Our platform already provides access to the beneficial ownership data as reported in the DEF 14A/10-K.  The institutional ownership data complements the beneficial ownership table because the beneficial ownership table only contains details about owners of more than 10% of the equity and the ownership of directors and officers.  The beneficial owners of 10% are a subset of the institutional ownership reported in the proxy.  For example, CAG’s DEF 14A reports only two beneficial owners (other than management) Blackrock and Vanguard with a total of 74 million shares.  Our analysis of the 13F filings shows total holdings by institutions to be approximately 305 million shares for the 6/30 quarter.  This is almost a 4 fold increase and it also represents more than 75% of the approximately 390 million shares outstanding as of the end of June 2018.

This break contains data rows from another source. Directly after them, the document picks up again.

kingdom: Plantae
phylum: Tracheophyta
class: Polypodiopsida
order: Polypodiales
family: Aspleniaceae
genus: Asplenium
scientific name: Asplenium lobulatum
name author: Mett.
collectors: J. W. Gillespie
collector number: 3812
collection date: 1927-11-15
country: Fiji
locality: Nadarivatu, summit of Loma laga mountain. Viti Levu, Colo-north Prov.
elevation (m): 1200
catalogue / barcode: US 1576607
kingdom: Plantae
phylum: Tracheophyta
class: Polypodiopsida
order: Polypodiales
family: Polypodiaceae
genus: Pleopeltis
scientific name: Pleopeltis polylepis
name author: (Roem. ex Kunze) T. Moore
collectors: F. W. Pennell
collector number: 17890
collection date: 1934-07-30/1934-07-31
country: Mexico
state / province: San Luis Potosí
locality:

By combining the data from our beneficial ownership tables for directors and officers with the institutional ownership reports we are starting to generate our users will have better measures of  these important characteristics of the distribution of equity.

I think we should have a pilot of the institutional ownership data available before the middle of October.  You will know this data is available by starting the application and using the Extraction\Preprocessed feature.  When the pilot data is available there will be a new entry 13F_PILOT in the Data Tables listing.

If you would like to dive into one of the files while we are completing our final testing please send me an email and I will make one available (for our clients only).


Pilot Test of Ownership Data Over – The Real ‘Stuff’ Now Loading

On August 3rd we loaded a test run of ownership data.  Our initial focus was roughly the S&P 500 for the period from 2013 to 2017.  We had some feedback on the initial data load and made some changes to the way the columns are displayed and ordered.  We also added some additional fields (including the ACCESSION-NUMBER) of the filings so that you can more easily explore the original source file if you have questions about the data.

Friday we took down the initial data and started loading replacement data with new columns and more CIKs.  We have approximately 8,000 CIKs and data going back to 2008 in the loading process that is running right now.  This is massive (it represents normalized data from more than 1,500,000 ownership filings.  Again – the data is organized by ISSUER – YEAR.   The data in each ISSUER – YEAR file is sorted by RPTOWNERCIK – FILING DATE.

We have preserved all of the footnotes and their association with individual data items.  Each row represents either a NONDERIVATIVE TRANSACTION, NONDERIVATIVE HOLDING, DERIVATIVE TRANSACTION, DERIVATIVE HOLDING or a REMARK.  The datatype for the row is indicated by the value reported in the datatype column.

The full load may take the balance of this week.  We will then identify any missing CIKs and fill in the data back to 2003.